CasaPound va sciolta usando la Legge Anselmi, n. 17 del 1982, ed i suoi beni vanno confiscati. Il libro di Paolo Berizzi rivela in maniera precisa la sussistenza delle condizioni di applicabilità: da Torino, il 26 Novembre, lanceremo una petizione.
Cosa c’entrano quelli di Casa Pound, i fascisti del terzo millennio per loro stessa ammissione, con la legge Anselmi scritta di corsa per re-agire alla scoperta fatta dai magistrati Colombo e Turone degli elenchi (parziali) della Loggia P2 a casa del venerabile Licio Gelli (che ha fatto anche cose buone secondo il Ministro della Giustizia, Nordio)?
Secondo l’articolo 1 della legge, che una manina provvidenziale in guanto bianco e grembiulino ritoccò al momento giusto rendendola pressoché inoffensiva, si legge: “Si considerano associazioni segrete, come tali vietate dall’articolo 18 della Costituzione, quelle che, anche all’interno di associazioni palesi, occultando la loro esistenza ovvero tenendo segrete congiuntamente finalità ed attività sociali ovvero rendendo sconosciuti, in tutto od in parte ed anche reciprocamente, i soci, svolgono attività diretta ad interferire sull’esercizio delle funzioni di organi costituzionali, di amministrazioni pubbliche, anche ad ordinamento autonomo, di enti pubblici anche economici,
nonché di servizi pubblici essenziali di interesse nazionale”.
La norma che pretese di dare attuazione all’articolo 18 della Costituzione, nacque male, contraddicendo la Costituzione medesima, dal momento che per l’articolo 18 le associazioni segrete sono proibite, punto e basta, senza cioè che rilevi e che si debba provare l’attività “diretta ad interferire sull’esercizio delle funzioni di organi costituzionali”, ma tant’è e chi ha provato negli anni a farlo notare e a lavorare per la correzione di questo significativo tradimento, se l’è vista brutta (parlo per esperienza personale).
Resta però, sempre nell’articolo 1 della Legge, una definizione intelligente e comprensiva del concetto di segretezza. Per tanto, quando è possibile considerare “segreta” una associazione? Anche quando renda “sconosciuti, in tutto od in parte ed anche reciprocamente, i soci”.
E qui viene in soccorso il Libro segreto di Casapound del coraggioso Paolo Berizzi, il quale nell’illuminare l’universo dei finanziatori di Casapound, e chi più dei “finanziatori” può considerarsi “socio”, ne denuncia la segretezza.
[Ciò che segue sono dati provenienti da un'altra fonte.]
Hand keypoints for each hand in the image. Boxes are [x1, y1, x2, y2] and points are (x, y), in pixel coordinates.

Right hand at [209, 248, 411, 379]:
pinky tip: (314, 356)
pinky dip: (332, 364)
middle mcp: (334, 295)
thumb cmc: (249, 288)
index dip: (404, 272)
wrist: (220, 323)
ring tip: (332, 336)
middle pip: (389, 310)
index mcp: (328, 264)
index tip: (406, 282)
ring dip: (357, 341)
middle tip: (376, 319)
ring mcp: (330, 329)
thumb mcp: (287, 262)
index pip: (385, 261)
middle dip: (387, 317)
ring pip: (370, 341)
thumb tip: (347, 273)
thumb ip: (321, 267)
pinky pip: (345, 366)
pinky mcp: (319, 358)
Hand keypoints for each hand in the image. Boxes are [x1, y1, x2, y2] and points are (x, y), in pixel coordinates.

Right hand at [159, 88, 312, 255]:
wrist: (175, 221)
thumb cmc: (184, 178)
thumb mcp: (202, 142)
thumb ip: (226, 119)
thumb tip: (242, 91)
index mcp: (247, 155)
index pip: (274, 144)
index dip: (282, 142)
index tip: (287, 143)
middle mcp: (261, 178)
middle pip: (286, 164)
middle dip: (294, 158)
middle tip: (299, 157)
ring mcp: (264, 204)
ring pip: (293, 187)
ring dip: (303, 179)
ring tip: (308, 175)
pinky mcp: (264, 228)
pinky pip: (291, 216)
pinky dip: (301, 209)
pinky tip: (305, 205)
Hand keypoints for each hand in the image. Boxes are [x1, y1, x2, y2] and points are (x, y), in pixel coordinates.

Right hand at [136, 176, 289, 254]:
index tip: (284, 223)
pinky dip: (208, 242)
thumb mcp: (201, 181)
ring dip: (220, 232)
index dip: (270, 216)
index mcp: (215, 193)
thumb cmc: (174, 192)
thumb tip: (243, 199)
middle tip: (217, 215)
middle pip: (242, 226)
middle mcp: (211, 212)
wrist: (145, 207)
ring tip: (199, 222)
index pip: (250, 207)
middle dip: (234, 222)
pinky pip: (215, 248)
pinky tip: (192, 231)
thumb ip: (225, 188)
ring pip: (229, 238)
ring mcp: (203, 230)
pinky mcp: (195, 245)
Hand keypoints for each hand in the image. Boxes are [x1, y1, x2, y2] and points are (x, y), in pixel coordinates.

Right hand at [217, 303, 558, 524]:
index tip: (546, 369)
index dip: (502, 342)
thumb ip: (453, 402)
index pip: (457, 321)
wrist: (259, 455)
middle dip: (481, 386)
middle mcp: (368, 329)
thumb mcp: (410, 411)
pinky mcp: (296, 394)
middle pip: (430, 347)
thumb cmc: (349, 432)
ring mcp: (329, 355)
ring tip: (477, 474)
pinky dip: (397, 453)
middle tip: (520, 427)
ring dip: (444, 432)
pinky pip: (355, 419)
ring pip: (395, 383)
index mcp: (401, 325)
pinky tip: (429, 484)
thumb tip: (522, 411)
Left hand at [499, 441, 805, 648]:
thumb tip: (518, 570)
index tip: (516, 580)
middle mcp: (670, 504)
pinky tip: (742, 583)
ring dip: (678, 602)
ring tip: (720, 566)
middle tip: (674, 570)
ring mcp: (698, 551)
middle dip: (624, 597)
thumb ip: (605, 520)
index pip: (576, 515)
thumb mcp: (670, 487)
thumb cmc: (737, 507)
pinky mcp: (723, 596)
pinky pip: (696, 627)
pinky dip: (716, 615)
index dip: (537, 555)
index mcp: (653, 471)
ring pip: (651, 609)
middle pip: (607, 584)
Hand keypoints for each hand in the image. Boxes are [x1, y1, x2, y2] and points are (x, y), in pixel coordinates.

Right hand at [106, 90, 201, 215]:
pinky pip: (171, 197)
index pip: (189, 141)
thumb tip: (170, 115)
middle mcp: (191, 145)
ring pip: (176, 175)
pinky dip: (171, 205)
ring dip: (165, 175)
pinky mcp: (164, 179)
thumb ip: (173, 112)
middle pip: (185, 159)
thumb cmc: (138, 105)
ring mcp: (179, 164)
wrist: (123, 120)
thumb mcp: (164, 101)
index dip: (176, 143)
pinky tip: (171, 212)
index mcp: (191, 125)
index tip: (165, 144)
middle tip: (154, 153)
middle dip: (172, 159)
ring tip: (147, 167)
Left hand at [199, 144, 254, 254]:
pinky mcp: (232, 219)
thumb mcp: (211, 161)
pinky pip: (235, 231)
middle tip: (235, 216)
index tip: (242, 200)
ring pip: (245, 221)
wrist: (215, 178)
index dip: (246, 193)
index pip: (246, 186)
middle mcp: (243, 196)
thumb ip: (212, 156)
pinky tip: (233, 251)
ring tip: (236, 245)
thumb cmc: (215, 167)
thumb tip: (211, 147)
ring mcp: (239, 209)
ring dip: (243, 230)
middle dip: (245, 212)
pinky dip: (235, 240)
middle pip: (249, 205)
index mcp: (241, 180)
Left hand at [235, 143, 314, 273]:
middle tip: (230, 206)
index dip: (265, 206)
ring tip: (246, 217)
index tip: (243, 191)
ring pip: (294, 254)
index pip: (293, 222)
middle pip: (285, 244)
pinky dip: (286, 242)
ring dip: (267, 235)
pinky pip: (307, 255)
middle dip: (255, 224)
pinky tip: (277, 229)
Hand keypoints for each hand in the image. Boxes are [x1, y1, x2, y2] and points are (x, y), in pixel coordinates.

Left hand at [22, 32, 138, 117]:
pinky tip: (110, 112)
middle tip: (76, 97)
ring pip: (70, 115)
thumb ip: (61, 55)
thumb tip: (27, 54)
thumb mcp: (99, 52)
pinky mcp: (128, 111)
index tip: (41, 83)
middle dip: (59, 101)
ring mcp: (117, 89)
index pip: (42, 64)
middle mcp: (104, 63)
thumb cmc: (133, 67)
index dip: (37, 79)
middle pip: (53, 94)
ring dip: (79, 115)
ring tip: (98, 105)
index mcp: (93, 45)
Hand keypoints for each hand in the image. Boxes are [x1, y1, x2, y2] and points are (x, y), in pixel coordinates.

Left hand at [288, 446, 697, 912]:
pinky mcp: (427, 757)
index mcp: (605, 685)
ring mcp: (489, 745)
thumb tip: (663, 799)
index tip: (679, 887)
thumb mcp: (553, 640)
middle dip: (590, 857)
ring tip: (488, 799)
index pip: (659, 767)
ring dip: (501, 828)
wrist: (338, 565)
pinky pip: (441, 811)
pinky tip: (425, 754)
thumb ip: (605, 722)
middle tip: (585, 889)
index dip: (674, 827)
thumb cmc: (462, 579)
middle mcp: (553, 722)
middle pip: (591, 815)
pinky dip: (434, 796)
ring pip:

Ma lasciamo parlare la gola nera e profondissima cui Berizzi si è affidato per definire gli “Unici” cioè i finanziatori occulti: “Un circuito interno riservato. Una specie di corpo nel corpo di Cp, di cui gli altri – militanti e simpatizzanti – dovevano rimanere all’oscuro”.
Più chiaro di così!
E per una volta anche la parte contro-costituzionale dell’articolo 1 della legge Anselmi non sarà un problema, giacché una organizzazione militante che si autodefinisca fascista è certamente finalizzata ad interferire con l’attività di tutti gli organi costituzionali della Repubblica italiana in quanto organi generati da una Costituzione anti-fascista, che proibisce per altro la ricostituzione in qualunque forma del disciolto partito fascista con la XII disposizione transitoria-finale.
Come a dire: se proprio non si vogliono prendere provvedimenti contro Casapound in quanto organizzazione dichiaratamente fascista, il che non cessa di interrogarmi sulla profondità irrisolta delle collusioni tra “pezzi” di Stato e neo-fascismo, si potrebbero prendere in quanto organizzazione segreta che viola il dettato della Legge Anselmi.
A Torino mercoledì 26 novembre dalle ore 18:30 presso Binaria, il centro commensale del Gruppo Abele, presenteremo il libro insieme all’autore, Paolo Berizzi, e ad una nutrita rappresentanza della società civile torinese: dall’ANPI alla CGIL passando per l’Ordine dei giornalisti, Libera-ACMOS, Riforma, UNI.TO. ed il centro culturale protestante. Sarà questa anche l’occasione per lanciare una petizione “Casapound: basta la legge Anselmi!” e firmare un esposto: non mancate!